Free Support Forum - aspose.cloud

Issues converting pdf to html


#1

I need to generate html out of pdf document and ive used api method “PutPdfInRequestToHtml” for the same.

I tried both with fixedLayout and without fixedLayout, however, i have issues with both the outputs

  1. With fixedLayout - It uses styles “left and top” which has 2 major issues…
    i. It is not responsive and
    ii. In a paragraph, line ends with character exactly as in pdf, instead of continuing the paragraph on the same line for a wider screen… may be because it considers each line as a paragraph tag…

  2. Without fixedLayout - the resulting html is completely misaligned…

Thanks,
Hemant


#2

@HemantJain

Thanks for your inquiry. We will appreciate it if you please share your sample input PDF document along with the problematic output HTML and expected HTML document. It will help us to investigate your issue exactly and guide you accordingly.

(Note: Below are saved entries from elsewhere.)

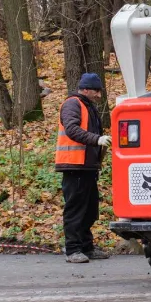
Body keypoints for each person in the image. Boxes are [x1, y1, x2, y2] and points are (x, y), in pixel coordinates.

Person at [55, 73, 111, 263]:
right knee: (76, 209)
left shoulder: (87, 106)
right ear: (85, 89)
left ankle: (86, 247)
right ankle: (72, 250)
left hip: (86, 167)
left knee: (89, 210)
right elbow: (72, 129)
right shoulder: (73, 104)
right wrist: (97, 139)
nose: (99, 95)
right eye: (96, 91)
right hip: (74, 165)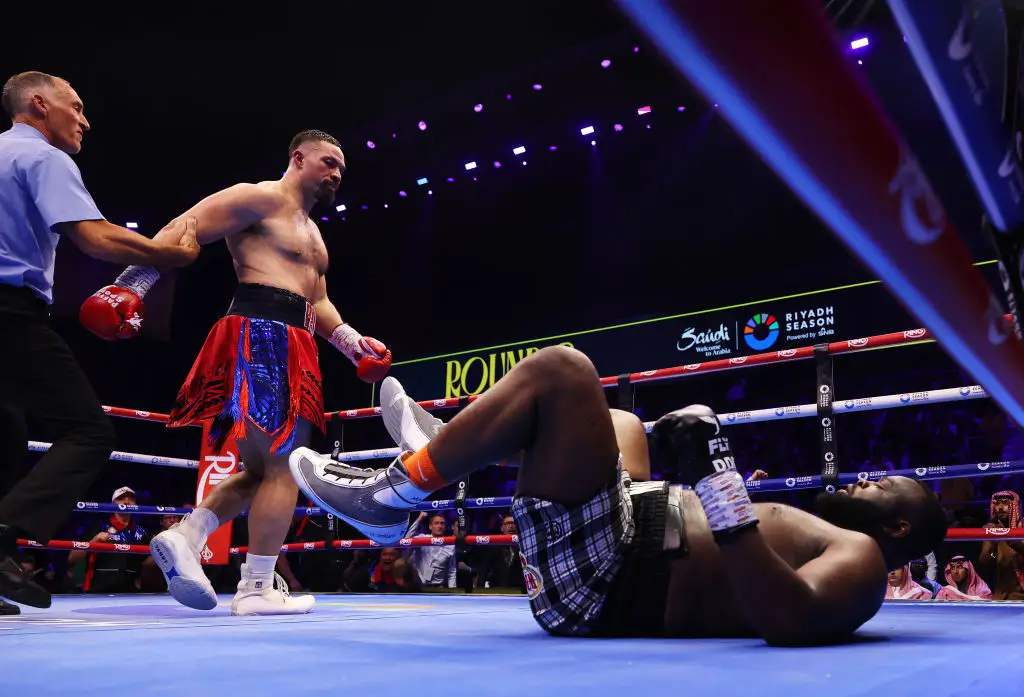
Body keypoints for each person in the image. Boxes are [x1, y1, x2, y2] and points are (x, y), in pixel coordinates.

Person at [289, 347, 948, 645]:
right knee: (623, 424)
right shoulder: (838, 535)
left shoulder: (861, 561)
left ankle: (395, 492)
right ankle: (449, 447)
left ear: (897, 528)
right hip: (626, 536)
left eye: (883, 486)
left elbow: (788, 616)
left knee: (565, 371)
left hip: (614, 582)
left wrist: (717, 481)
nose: (866, 478)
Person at [140, 130, 393, 616]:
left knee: (261, 469)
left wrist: (353, 344)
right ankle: (256, 587)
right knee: (285, 466)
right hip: (264, 331)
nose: (337, 173)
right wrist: (131, 285)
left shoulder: (313, 234)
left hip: (290, 337)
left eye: (342, 166)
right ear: (298, 158)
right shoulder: (260, 198)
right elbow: (185, 226)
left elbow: (316, 302)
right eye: (328, 162)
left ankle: (188, 535)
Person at [0, 71, 199, 609]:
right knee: (88, 432)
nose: (85, 120)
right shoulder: (42, 157)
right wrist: (169, 257)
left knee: (5, 441)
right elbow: (94, 237)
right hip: (9, 312)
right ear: (39, 104)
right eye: (77, 106)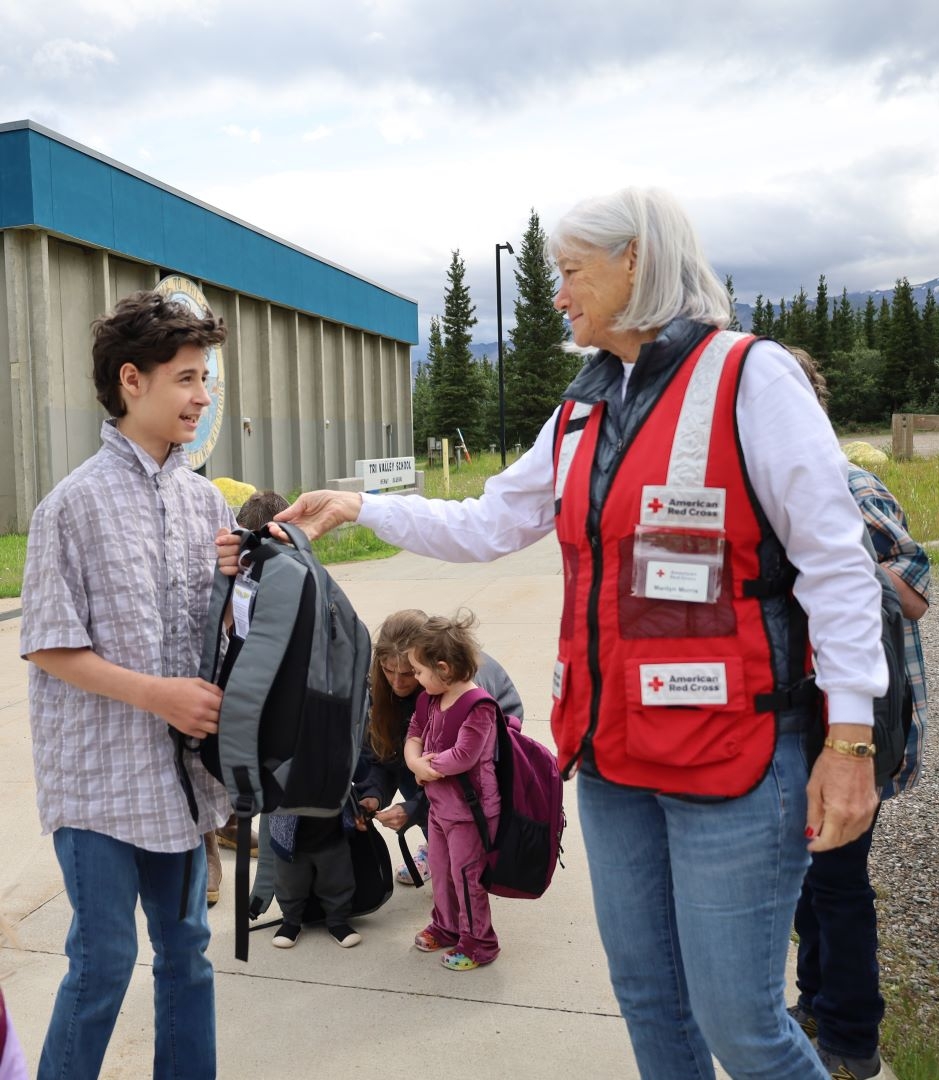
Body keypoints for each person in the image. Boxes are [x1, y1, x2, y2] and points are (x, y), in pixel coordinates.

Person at [217, 187, 886, 1079]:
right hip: (613, 760)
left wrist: (850, 740)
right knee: (650, 999)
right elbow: (491, 522)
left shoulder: (750, 378)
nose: (559, 294)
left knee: (744, 1026)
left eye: (572, 272)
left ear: (636, 262)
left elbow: (836, 564)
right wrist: (361, 505)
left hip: (738, 757)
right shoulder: (582, 409)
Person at [22, 290, 233, 1079]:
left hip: (179, 781)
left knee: (187, 956)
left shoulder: (204, 500)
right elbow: (47, 645)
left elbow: (215, 635)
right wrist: (157, 695)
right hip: (99, 782)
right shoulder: (69, 506)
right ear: (131, 380)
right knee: (103, 960)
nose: (202, 397)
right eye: (185, 378)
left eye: (204, 377)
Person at [786, 348, 930, 1080]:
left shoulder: (846, 486)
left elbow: (914, 588)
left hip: (852, 729)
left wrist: (834, 559)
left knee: (837, 884)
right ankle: (814, 1001)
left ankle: (851, 1039)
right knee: (810, 882)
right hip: (808, 722)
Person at [353, 608, 524, 886]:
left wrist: (414, 808)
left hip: (490, 739)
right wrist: (372, 794)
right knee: (411, 758)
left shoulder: (458, 693)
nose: (397, 682)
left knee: (428, 771)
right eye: (388, 670)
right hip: (437, 749)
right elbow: (383, 755)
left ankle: (475, 843)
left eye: (408, 673)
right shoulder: (379, 687)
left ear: (435, 665)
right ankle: (437, 840)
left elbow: (460, 773)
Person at [202, 490, 288, 906]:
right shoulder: (227, 568)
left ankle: (232, 823)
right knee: (208, 751)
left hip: (266, 680)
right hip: (225, 677)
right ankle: (212, 838)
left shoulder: (292, 570)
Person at [404, 612, 501, 971]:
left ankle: (479, 943)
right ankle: (446, 926)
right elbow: (414, 733)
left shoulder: (479, 705)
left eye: (418, 670)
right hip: (439, 808)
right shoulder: (431, 698)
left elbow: (464, 756)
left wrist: (427, 768)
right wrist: (415, 763)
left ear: (442, 668)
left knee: (466, 877)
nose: (415, 678)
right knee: (442, 871)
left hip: (469, 814)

P.S: you can attach the documents as zip file.


#3

Hi,

PFA
FixedLayout True
Test.pdf as input PDF document and result.zip as output HTML
Test.pdf (127.1 KB)
result.zip (116.9 KB)

FixedLayout False
Test-en.pdf as input PDF document and resultFixedFalse.zip as output HTML
resultFixedFalse.zip (115.9 KB)
Test-en.pdf (142.0 KB)

Thanks,
Hemant


#4

@HemantJain

Thanks for sharing your input and output documents here. We are looking into these and will guide you accordingly. Meanwhile, please share your expected HTML document as well it will help us to understand your requirements exactly.


#5

Hi,

Attached is somewhat expected HTML document… The expectation is that the paragraphs are displayed properly in continuation and should be responsive.

Test-en-ExpectedOutput.zip (9.3 KB)

Thanks,
Hemant


#6

@HemantJain

Thanks for sharing expected HTML document. I am investigating the PutPdfInRequestToHtml API method behavior and will update you soon.

Meanwhile, you may try Aspose.Words Cloud ConvertDocument API. Testen_AW.zip (17.2 KB)

curl -X PUT "https://api.aspose.cloud/v4.0/words/convert?format=html&outPath=Temp/Testen_AW.html" 
-H "accept: application/xml" 
-H "authorization: Bearer [Access_Token]" 
-H "Content-Type: multipart/form-data" 
-F "File=@C:/Temp/Test-en.pdf"

#7

Thanks Tilal. I’ve tried what you have suggested and it is working wee for me now. Really appreciate you help at the right time…

Thanks once again.


#8

Hi Tilal,

I’m sure this Aspose.word convertDocument was working for pdf files yesterday, but today it is giving an error.

Please see attached screenshot…

image.png (79.8 KB)

Can you please help me?


#9

@HemantJain

Thanks for your inquiry. I’m afraid, I’m unable to replicate the error. It seems you are using old SDK 19.2. Please use latest SDK version, hopefully it will help you to resolve the issue.